=== Records supplied ===

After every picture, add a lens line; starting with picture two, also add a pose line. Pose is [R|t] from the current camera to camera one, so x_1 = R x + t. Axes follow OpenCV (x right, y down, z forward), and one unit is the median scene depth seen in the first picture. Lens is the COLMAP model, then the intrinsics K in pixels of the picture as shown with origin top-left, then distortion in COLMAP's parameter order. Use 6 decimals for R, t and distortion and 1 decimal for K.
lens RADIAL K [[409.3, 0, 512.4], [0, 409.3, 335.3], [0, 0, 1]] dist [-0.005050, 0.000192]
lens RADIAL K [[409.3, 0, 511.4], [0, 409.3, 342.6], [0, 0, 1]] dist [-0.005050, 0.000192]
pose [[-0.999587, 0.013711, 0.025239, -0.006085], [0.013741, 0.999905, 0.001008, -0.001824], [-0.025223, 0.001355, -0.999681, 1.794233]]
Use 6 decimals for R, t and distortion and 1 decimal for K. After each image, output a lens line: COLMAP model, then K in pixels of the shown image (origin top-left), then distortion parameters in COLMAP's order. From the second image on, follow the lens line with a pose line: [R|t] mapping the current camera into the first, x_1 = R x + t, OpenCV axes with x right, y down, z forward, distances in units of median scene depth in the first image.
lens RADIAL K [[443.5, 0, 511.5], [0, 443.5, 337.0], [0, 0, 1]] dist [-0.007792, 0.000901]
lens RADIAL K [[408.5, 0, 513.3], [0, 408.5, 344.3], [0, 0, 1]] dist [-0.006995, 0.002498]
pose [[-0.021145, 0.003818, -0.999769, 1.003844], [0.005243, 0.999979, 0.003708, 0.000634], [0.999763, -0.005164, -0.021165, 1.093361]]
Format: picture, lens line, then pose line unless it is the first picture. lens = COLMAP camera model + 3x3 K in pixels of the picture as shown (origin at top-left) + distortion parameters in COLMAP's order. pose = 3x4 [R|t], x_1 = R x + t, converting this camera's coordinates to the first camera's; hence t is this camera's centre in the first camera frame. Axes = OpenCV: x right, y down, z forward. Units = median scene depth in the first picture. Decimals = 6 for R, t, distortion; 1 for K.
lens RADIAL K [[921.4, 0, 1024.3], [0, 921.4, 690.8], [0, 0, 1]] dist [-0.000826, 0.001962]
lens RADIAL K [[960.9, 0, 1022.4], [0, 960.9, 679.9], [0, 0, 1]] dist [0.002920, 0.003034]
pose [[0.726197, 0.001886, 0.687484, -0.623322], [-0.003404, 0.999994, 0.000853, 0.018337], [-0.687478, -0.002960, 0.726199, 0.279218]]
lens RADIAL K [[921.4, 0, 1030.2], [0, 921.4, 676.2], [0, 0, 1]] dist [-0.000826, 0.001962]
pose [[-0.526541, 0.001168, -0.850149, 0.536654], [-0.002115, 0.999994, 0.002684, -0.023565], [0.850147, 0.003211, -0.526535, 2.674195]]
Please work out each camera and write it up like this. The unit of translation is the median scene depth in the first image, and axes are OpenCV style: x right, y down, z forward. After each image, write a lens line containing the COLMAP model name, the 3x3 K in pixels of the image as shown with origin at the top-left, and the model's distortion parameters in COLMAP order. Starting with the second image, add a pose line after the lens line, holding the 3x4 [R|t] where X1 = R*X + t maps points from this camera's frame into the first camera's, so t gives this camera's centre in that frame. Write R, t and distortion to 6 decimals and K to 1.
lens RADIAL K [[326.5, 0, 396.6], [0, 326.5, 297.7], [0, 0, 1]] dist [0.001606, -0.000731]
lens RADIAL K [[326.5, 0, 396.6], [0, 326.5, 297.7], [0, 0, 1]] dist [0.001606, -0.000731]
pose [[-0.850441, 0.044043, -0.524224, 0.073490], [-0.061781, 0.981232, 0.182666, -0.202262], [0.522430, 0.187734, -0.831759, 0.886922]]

===

- **Your assignment**
Each line of the listing above should be output exactly.

- **Problem solution**
After every picture, add a lens line; starting with picture two, also add a pose line. Pose is [R|t] from the current camera to camera one, so x_1 = R x + t. Axes follow OpenCV (x right, y down, z forward), and one unit is the median scene depth seen in the first picture. Lens is the COLMAP model, then the intrinsics K in pixels of the picture as shown with origin top-left, then distortion in COLMAP's parameter order. Use 6 decimals for R, t and distortion and 1 decimal for K.
lens RADIAL K [[409.3, 0, 512.4], [0, 409.3, 335.3], [0, 0, 1]] dist [-0.005050, 0.000192]
lens RADIAL K [[409.3, 0, 511.4], [0, 409.3, 342.6], [0, 0, 1]] dist [-0.005050, 0.000192]
pose [[-0.999587, 0.013711, 0.025239, -0.006085], [0.013741, 0.999905, 0.001008, -0.001824], [-0.025223, 0.001355, -0.999681, 1.794233]]
Use 6 decimals for R, t and distortion and 1 decimal for K. After each image, output a lens line: COLMAP model, then K in pixels of the shown image (origin top-left), then distortion parameters in COLMAP's order. From the second image on, follow the lens line with a pose line: [R|t] mapping the current camera into the first, x_1 = R x + t, OpenCV axes with x right, y down, z forward, distances in units of median scene depth in the first image.
lens RADIAL K [[443.5, 0, 511.5], [0, 443.5, 337.0], [0, 0, 1]] dist [-0.007792, 0.000901]
lens RADIAL K [[408.5, 0, 513.3], [0, 408.5, 344.3], [0, 0, 1]] dist [-0.006995, 0.002498]
pose [[-0.021145, 0.003818, -0.999769, 1.003844], [0.005243, 0.999979, 0.003708, 0.000634], [0.999763, -0.005164, -0.021165, 1.093361]]
Format: picture, lens line, then pose line unless it is the first picture. lens = COLMAP camera model + 3x3 K in pixels of the picture as shown (origin at top-left) + distortion parameters in COLMAP's order. pose = 3x4 [R|t], x_1 = R x + t, converting this camera's coordinates to the first camera's; hence t is this camera's centre in the first camera frame. Axes = OpenCV: x right, y down, z forward. Units = median scene depth in the first picture. Decimals = 6 for R, t, distortion; 1 for K.
lens RADIAL K [[921.4, 0, 1024.3], [0, 921.4, 690.8], [0, 0, 1]] dist [-0.000826, 0.001962]
lens RADIAL K [[960.9, 0, 1022.4], [0, 960.9, 679.9], [0, 0, 1]] dist [0.002920, 0.003034]
pose [[0.726197, 0.001886, 0.687484, -0.623322], [-0.003404, 0.999994, 0.000853, 0.018337], [-0.687478, -0.002960, 0.726199, 0.279218]]
lens RADIAL K [[921.4, 0, 1030.2], [0, 921.4, 676.2], [0, 0, 1]] dist [-0.000826, 0.001962]
pose [[-0.526541, 0.001168, -0.850149, 0.536654], [-0.002115, 0.999994, 0.002684, -0.023565], [0.850147, 0.003211, -0.526535, 2.674195]]
Please work out each camera and write it up like this. The unit of translation is the median scene depth in the first image, and axes are OpenCV style: x right, y down, z forward. After each image, write a lens line containing the COLMAP model name, the 3x3 K in pixels of the image as shown with origin at the top-left, and the model's distortion parameters in COLMAP order. Starting with the second image, add a pose line after the lens line, holding the 3x4 [R|t] where X1 = R*X + t maps points from this camera's frame into the first camera's, so t gives this camera's centre in that frame. Write R, t and distortion to 6 decimals and K to 1.
lens RADIAL K [[326.5, 0, 396.6], [0, 326.5, 297.7], [0, 0, 1]] dist [0.001606, -0.000731]
lens RADIAL K [[326.5, 0, 396.6], [0, 326.5, 297.7], [0, 0, 1]] dist [0.001606, -0.000731]
pose [[-0.850441, 0.044043, -0.524224, 0.073490], [-0.061781, 0.981232, 0.182666, -0.202262], [0.522430, 0.187734, -0.831759, 0.886922]]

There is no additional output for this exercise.